• **About this task**
In the excerpt on the Darwin-35B-A3B-Opus model, which merge backend is listed?

**** Excerpted passage ****

Post-Merge Health Check

Darwin Health Check

Layer-by-layer importance comparison between the child and both parents:

Layer 0 (Embedding): Child 0.42, parents 0.35-0.50. No interference.
Layers 1-33: Near-zero across all three. Normal for MoE middle layers.
Layers 34-39: Importance rises. Child matches or exceeds parents — reasoning transfer confirmed.
Layer 39 (Output): Child 0.48, matching parents. Output intact.

No interference detected. No function loss detected.

Inherited Capabilities

From Father (Qwen3.5-35B-A3B):

Multimodal: Image and video understanding
201 Languages: Multilingual coverage
262K Context: Native long-context (extendable to 1M via YaRN)
Gated DeltaNet + MoE architecture
Multi-Token Prediction

From Mother (Claude 4.6 Opus Distilled):

Structured step-by-step reasoning within <think> tags
Coding agent compatibility
Tool calling stability

Performance

Metric	Value
Generation Speed	147.8 tok/s
Environment	Single NVIDIA H100 93GB NVL, SGLang, BF16

Setup	VRAM	Status
BF16 Full Precision	65.5 GiB
Single H100 93GB	93 GB	Comfortable
Single A100 80GB	80 GB	Tight
Q4_K_M Quantized	~18 GiB
Single RTX 4090 24GB	24 GB	Comfortable

Model Specifications


Architecture	Qwen3.5 MoE (Gated DeltaNet + MoE)
Total Parameters	35B
Active Parameters	3B per forward pass
Layers	40
Layout	10 x (3 x GDN-MoE + 1 x Attention-MoE)
Experts	256 (8 routed + 1 shared active)
Context Length	262,144 native
Languages	201
Multimodal	Image and Video
License	Apache 2.0

Usage

SGLang (Recommended)

python -m sglang.launch_server \
  --model-path FINAL-Bench/Darwin-35B-A3B-Opus \
  --tp 1 \
  --mem-fraction-static 0.90 \
  --context-length 32768 \
  --trust-remote-code

vLLM

vllm serve FINAL-Bench/Darwin-35B-A3B-Opus \
  --trust-remote-code \
  --enforce-eager

Transformers

from transformers import AutoTokenizer, AutoModelForCausalLM

tokenizer = AutoTokenizer.from_pretrained(
    "FINAL-Bench/Darwin-35B-A3B-Opus",
    trust_remote_code=True,
    use_fast=True,
)
model = AutoModelForCausalLM.from_pretrained(
    "FINAL-Bench/Darwin-35B-A3B-Opus",
    dtype="bfloat16",
    device_map="auto",
    trust_remote_code=True,
)

Evolution Details


Engine	Darwin V5 (Evolutionary Merge + Layer-Level Diagnostics)
Merge Backend	mergekit (DARE-TIES)
Evolution	CMA-ES, Phase 1 (200 steps proxy) + Phase 2 (30 steps real benchmark)

**** Given information ****

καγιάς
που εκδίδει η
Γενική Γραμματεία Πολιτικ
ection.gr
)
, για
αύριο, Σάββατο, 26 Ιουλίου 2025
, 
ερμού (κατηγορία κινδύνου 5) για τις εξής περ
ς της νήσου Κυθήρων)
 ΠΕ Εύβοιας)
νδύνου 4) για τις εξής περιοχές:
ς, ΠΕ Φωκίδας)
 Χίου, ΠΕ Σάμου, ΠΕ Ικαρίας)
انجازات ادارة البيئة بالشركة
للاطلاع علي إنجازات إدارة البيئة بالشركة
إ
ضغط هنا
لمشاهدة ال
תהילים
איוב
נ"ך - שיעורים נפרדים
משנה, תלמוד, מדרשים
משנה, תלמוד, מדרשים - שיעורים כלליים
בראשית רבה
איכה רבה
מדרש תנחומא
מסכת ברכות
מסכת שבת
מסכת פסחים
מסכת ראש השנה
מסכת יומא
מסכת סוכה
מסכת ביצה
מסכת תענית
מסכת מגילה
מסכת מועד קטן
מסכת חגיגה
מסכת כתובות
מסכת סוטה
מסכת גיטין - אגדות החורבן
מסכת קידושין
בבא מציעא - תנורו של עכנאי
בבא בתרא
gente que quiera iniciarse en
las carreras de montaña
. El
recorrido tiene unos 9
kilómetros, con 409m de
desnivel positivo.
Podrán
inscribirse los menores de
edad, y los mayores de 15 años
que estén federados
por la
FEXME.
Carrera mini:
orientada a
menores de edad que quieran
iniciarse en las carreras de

****

• **Result of the exercise**
mergekit (DARE-TIES)